Mohammed has a photograph album with pictures of some of the children his group has rescued from the homes of their owners and, in the case of those who have run away, from the streets. One photo showed a girl with a scar left by a severe burn down her back. The girl told him, he said, that hot oil had been poured on her as punishment.
"Sometimes it is quite disturbing," he said. "We have had cases of children being made to sleep next to the toilet every night. Some are sent out on the streets as prostitutes."
He cited the case of a 13-year-old girl named Chizoba, who was a house servant in Lagos. Her owner would tie her down to keep her from running away.
"I asked the woman if she would tie her own child down like that," Mohammed said, "and she couldn't answer."
In another case, a 9-year-old girl named Kasarachi served a family with four children.
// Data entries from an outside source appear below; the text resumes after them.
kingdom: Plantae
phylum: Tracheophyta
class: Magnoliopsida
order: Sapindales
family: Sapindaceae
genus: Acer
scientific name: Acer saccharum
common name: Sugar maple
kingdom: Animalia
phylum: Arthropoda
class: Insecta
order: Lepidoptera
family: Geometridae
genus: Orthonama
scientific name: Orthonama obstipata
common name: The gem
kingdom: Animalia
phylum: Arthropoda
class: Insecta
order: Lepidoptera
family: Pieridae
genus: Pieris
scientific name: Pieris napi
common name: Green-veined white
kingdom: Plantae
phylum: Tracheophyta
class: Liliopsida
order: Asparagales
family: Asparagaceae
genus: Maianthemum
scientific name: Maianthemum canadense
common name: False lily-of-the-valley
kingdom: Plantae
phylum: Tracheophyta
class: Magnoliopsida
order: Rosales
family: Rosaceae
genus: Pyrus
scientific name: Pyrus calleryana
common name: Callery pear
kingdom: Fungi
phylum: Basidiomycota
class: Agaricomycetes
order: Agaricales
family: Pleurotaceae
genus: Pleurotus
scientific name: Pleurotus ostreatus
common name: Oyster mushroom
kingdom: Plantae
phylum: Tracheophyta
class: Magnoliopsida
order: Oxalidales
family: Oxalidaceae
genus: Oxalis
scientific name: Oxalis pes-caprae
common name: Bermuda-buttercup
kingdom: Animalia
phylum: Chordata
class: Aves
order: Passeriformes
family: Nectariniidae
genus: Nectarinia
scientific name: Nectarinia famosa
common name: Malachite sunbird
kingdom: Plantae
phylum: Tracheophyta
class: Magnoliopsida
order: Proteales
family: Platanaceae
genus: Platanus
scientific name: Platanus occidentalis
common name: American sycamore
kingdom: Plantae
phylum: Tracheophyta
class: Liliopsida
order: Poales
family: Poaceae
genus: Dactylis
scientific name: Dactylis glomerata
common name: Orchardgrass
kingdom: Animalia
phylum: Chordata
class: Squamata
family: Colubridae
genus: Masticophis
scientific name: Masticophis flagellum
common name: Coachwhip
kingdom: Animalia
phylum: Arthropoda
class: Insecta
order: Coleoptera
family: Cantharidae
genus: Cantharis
She started her day at dawn, she said, by sweeping the house and washing the dishes before the children woke up. When they awakened, she would help them get ready for school.
Her next duty was to finish cleaning the house and then to tend the mother's market stall until the children returned from school.
Kasarachi would help the children undress and bathe and wash their clothes. When the mother came back from the market, the child would wash the woman's clothes too. The servant's day usually ended at 1 a.m.
The worst thing, she said, was not the long hours but that she was treated differently from the other children. They would eat two meals a day but she was allowed only one.
"I would work late, but the woman would beat me every day," she said. "Then her children would laugh and hit me too," she added, sobbing. Many educated Nigerians tolerate and perpetuate the practice of using small children as unpaid workers and some justify it by saying that the children are better off with them than they would be in their villages.